Regional rail operator in Greater Poland Voivodeship in Poland

Greater Poland Railways (Koleje Wielkopolskie; KW) are a regional rail operator in the Greater Poland Voivodeship of Poland. The company was founded on 28 September 2009 and is fully owned by the regional government. KW began regular passenger services on 1 June 2011.

== Routes ==
Source: Liniowe rozkłady jazdy (in Polish)

- Poznań Główny – Kutno
- Poznań Główny – Mogilno
- Poznań Główny – Gołańcz
- Poznań Główny – Piła Główna
- Piła - Wyrzysk Osiek
- Poznań Główny – Krzyż
- Poznań Główny – Zbąszynek
- Poznań Główny – Wolsztyn
- Leszno – Zbąszynek
- Poznań Główny – Rawicz
- Leszno – Ostrów Wielkopolski
- Poznań Główny – Milicz
- Poznań Główny – Odolanów
- Poznań Główny – Kępno
- Poznań Główny – Łódź Kaliska
- Poznań Główny – Kalisz
- Gniezno – Krotoszyn
Some parts of the routes are jointly operated with the Poznań Metropolitan Railway.

==Rolling stock==

| Class | Image | Cars per unit | Type | Top speed |  | Number | Builder | Built |
| km/h | mph |
| EN57 |  | 3 | Electric multiple unit | 120 | 75 | 7 | Pafawag | 1974–1975, 1981–1982 |
| EN57AL |  | 3 | Electric multiple unit | 120 | 75 | 5 | Pafawag | 1974–1975, 1977, 1990 |
| EN76 |  | 4 | Electric multiple unit | 160 | 99 | 22 | Pesa | 2012–2014 |
| 48WE |  | 4 | Electric multiple unit | 160 | 99 | 10 | Pesa | 2019–2020 |
| 48WEb |  | 4 | Electric multiple unit | 160 | 99 | 5 | Pesa | 2020–2021 |
| SA105 |  | 1 | Diesel multiple unit | 120 | 75 | 2 | ZNTK Poznań | 2002 |
| SA108 |  | 2 | Diesel multiple unit | 100 | 62 | 4 | ZNTK Poznań | 2003 |
| SA132 |  | 2 | Diesel multiple unit | 140 | 87 | 10 | Pesa | 2005–2007 |
| SA134 |  | 2 | Diesel multiple unit | 120 | 75 | 2 | Pesa | 2008 |
| SA139 |  | 2 | Diesel multiple unit | 120 | 75 | 3 | Pesa | 2015 |
| 36WEhd |  | 3 | Diesel multiple unit | 120 | 75 | 6 | Newag | 2020–2022 |

== Accidents and incidents ==

- On 25 May 2026, at around 15:13 CET, a Greater Poland Railways EN57AKW train, unit 1025 collided into the side of a lorry at an unguarded level crossing in Garbatka, (Note: It was reported that the lorry originally stopped at a safe point before the level crossing, but then proceeded again.) just south of Rogoźno Wielkopolskie railway station on the Poznań–Piła railway.
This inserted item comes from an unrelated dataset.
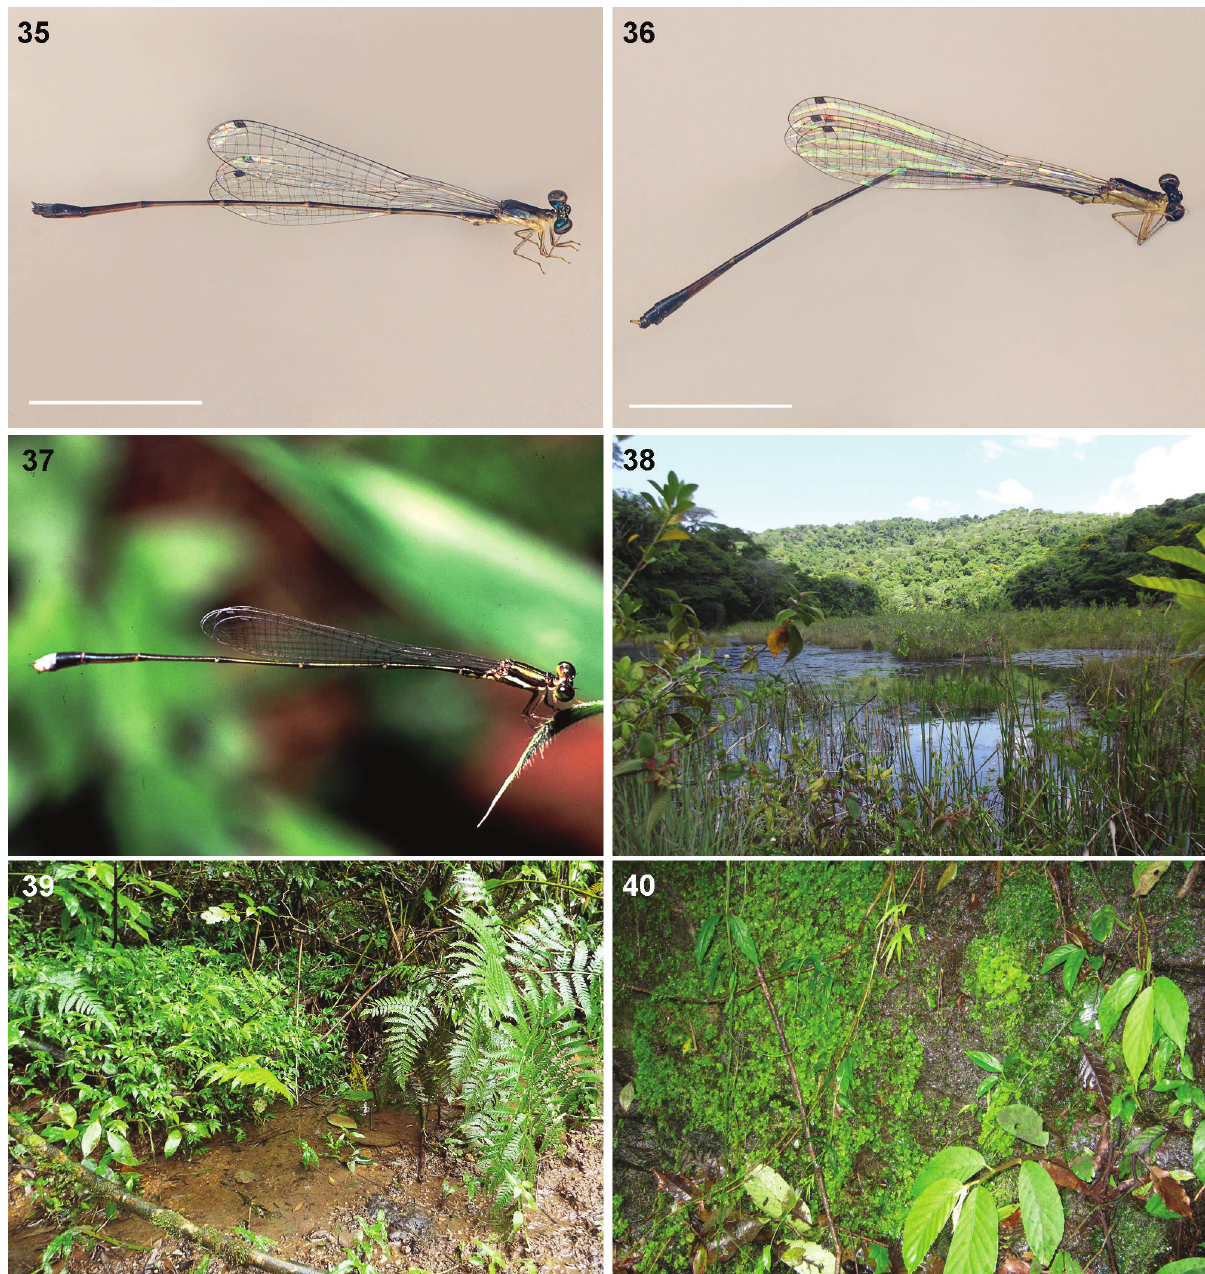
Figures 35–40. Habitus and habitat of species of Forcepsioneura : (35) F. regua sp. nov., holotype (Brazil. RJ: Cachoeiras de Macacu, DZRJ 2071); (36) F. serrabonita sp. nov., holotype (Brazil. BA: Camacan, DZRJ 0050), (37) F. regua sp. nov., live individual at type locality at Reserva Ecológica de Guapiaçu (REGUA); (38) overview of type locality at RPPN Serra Bonita; (39) shallow muddy and slow stream at Itatiaia National Park, typical habitat of small light blue species; (40) seepage covered by hornworts at Três Picos State Park, typical habitat of large orange-black species. Scale bars = 1 mm. Photos: (37) TMFK; (38) RA Carvalho; (39–40)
Upon impact, the lorry caught fire and ended up in a ditch. The front two cars of the train involved immediately derailed, in which the train came to a full stop around 50 m south of the crossing. The driver of the lorry died at the scene, with 17 out of the 18 people onboard the train suffering injuries, one of whom were transported to a hospital. Around 200 m of track and overhead wires had to be repaired or replaced, were the line reopened to passenger services on 28 May.